## EXERCISE DESCRIPTION
Can you rewrite the stretch of rows from the one containing "Document page, 1595x1063 pixels." through the one containing "title Réunion mairie [0, 0, 1654, 107]" as a numbered list, leaving out any blank lines?

## MATERIAL FOR THIS EXERCISE
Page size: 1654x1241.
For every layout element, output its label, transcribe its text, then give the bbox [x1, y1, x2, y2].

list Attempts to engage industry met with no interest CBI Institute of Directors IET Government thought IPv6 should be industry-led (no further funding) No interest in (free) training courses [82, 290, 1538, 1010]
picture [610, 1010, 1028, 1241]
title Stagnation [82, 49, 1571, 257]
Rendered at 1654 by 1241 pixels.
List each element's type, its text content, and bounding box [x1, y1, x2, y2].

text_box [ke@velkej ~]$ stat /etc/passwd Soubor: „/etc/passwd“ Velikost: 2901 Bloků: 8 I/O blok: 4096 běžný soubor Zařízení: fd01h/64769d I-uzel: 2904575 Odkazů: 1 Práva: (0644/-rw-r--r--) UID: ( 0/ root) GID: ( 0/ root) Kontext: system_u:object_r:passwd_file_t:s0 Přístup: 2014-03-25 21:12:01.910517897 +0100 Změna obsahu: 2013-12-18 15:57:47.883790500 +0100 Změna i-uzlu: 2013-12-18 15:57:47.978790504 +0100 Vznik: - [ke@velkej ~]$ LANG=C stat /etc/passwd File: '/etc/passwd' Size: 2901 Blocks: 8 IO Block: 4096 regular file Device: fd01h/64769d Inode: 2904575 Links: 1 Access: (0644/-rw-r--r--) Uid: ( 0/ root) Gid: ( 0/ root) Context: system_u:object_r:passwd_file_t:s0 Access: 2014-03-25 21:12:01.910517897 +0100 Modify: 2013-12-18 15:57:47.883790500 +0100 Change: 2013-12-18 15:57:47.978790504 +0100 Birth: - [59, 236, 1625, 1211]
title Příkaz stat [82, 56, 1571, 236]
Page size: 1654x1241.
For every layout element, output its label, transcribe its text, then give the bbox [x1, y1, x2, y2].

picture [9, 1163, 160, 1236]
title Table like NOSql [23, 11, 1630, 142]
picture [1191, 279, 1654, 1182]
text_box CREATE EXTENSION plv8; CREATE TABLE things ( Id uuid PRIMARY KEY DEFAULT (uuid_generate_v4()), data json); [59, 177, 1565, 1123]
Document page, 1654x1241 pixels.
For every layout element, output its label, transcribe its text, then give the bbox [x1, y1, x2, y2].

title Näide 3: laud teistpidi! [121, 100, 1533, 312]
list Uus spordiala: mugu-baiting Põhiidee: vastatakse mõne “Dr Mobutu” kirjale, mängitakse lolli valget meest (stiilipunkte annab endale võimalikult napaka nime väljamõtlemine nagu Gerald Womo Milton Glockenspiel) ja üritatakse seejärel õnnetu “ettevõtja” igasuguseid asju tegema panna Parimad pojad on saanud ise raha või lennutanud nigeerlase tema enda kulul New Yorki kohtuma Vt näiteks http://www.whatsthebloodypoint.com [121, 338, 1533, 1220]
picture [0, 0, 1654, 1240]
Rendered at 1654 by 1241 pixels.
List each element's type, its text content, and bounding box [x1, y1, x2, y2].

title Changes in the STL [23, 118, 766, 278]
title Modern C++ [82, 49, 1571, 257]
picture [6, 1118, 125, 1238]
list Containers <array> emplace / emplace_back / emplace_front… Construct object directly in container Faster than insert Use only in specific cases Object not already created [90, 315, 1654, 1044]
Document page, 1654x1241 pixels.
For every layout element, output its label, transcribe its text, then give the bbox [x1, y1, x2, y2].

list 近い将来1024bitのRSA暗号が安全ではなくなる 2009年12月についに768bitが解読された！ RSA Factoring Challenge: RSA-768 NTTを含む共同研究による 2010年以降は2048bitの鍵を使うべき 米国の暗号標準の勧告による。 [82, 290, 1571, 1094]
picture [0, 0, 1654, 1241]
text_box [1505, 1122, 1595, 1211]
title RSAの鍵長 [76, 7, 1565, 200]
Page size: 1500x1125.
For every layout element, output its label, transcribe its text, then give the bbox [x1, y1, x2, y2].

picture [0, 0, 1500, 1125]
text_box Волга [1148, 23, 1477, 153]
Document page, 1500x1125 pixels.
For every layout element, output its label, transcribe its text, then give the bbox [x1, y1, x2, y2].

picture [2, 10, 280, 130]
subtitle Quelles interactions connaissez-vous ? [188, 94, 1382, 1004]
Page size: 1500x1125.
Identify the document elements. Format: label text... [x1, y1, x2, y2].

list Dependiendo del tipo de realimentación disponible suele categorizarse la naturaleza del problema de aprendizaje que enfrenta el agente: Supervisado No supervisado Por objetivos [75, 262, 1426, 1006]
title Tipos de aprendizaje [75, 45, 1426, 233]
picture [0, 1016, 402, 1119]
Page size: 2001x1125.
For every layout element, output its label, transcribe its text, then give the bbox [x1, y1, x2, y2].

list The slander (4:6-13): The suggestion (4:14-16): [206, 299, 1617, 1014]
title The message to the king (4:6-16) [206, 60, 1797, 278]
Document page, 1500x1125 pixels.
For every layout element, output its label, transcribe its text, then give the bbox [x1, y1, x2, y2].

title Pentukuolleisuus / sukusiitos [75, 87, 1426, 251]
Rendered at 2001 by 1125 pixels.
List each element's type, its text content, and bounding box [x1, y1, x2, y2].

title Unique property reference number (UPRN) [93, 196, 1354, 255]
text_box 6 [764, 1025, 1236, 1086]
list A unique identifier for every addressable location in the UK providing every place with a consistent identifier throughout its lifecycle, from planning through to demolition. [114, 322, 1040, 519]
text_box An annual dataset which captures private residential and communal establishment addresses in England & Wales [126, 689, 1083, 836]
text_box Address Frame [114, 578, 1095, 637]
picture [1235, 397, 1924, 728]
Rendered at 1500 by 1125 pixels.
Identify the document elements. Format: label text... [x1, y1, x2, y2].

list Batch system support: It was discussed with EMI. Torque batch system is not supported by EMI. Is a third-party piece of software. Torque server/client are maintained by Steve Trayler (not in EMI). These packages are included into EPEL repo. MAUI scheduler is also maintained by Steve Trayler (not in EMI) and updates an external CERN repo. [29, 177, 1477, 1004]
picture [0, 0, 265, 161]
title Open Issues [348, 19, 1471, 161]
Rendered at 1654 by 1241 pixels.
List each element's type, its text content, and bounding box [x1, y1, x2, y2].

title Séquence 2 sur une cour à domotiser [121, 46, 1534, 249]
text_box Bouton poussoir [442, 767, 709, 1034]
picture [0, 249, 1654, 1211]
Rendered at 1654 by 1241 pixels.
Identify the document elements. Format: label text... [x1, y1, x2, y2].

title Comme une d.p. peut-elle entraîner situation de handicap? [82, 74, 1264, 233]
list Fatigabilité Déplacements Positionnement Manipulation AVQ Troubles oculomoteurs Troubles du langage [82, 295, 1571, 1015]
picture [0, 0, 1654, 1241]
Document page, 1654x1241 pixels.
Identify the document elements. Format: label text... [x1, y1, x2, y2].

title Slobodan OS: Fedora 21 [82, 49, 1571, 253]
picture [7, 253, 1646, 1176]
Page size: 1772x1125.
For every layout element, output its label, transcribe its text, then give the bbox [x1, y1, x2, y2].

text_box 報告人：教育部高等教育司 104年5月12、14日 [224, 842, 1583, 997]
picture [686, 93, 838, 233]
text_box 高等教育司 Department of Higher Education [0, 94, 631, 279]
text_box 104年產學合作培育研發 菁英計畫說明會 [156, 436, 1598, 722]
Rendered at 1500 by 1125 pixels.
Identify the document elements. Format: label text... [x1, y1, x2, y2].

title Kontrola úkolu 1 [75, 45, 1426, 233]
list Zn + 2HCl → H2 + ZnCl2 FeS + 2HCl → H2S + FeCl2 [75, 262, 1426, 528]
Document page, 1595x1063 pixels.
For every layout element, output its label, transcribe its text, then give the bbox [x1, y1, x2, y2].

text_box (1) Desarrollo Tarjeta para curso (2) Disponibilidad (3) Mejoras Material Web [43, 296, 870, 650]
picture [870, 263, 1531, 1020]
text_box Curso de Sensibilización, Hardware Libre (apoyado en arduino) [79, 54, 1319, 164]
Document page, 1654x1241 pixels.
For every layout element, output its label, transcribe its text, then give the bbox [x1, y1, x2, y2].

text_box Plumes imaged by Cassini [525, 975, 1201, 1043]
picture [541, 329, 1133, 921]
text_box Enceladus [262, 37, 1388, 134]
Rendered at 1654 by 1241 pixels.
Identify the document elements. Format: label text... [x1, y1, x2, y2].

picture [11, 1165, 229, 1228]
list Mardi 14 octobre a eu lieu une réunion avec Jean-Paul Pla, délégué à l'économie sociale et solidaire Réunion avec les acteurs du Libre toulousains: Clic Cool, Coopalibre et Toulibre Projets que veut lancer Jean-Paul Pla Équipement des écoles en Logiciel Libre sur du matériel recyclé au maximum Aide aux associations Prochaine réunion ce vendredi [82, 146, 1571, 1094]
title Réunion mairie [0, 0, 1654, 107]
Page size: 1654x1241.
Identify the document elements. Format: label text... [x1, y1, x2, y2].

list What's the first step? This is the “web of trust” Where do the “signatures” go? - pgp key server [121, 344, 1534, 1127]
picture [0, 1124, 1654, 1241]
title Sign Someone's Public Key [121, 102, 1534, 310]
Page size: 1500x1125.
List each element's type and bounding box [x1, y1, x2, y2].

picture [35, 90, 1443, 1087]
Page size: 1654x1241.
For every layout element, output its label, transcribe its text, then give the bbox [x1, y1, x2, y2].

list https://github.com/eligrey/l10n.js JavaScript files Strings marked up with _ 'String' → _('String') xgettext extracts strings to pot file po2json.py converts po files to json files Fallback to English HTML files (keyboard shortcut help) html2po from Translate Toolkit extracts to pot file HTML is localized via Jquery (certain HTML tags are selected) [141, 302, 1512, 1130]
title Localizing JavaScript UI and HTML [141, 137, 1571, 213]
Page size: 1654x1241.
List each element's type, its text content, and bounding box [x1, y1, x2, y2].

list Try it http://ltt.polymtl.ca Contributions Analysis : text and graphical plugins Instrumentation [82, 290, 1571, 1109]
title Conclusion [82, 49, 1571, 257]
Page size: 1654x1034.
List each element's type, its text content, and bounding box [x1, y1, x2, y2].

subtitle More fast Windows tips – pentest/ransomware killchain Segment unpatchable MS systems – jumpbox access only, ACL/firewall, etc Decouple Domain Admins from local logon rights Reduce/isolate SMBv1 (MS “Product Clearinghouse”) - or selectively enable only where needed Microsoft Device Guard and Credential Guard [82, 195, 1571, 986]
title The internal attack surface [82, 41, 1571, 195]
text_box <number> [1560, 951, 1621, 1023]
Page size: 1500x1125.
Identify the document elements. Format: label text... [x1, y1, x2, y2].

## REPLY TO THE EXERCISE
1. Document page, 1595x1063 pixels.
2. For every layout element, output its label, transcribe its text, then give the bbox [x1, y1, x2, y2].
3. text_box (1) Desarrollo Tarjeta para curso (2) Disponibilidad (3) Mejoras Material Web [43, 296, 870, 650]
4. picture [870, 263, 1531, 1020]
5. text_box Curso de Sensibilización, Hardware Libre (apoyado en arduino) [79, 54, 1319, 164]
6. Document page, 1654x1241 pixels.
7. For every layout element, output its label, transcribe its text, then give the bbox [x1, y1, x2, y2].
8. text_box Plumes imaged by Cassini [525, 975, 1201, 1043]
9. picture [541, 329, 1133, 921]
10. text_box Enceladus [262, 37, 1388, 134]
11. Rendered at 1654 by 1241 pixels.
12. Identify the document elements. Format: label text... [x1, y1, x2, y2].
13. picture [11, 1165, 229, 1228]
14. list Mardi 14 octobre a eu lieu une réunion avec Jean-Paul Pla, délégué à l'économie sociale et solidaire Réunion avec les acteurs du Libre toulousains: Clic Cool, Coopalibre et Toulibre Projets que veut lancer Jean-Paul Pla Équipement des écoles en Logiciel Libre sur du matériel recyclé au maximum Aide aux associations Prochaine réunion ce vendredi [82, 146, 1571, 1094]
15. title Réunion mairie [0, 0, 1654, 107]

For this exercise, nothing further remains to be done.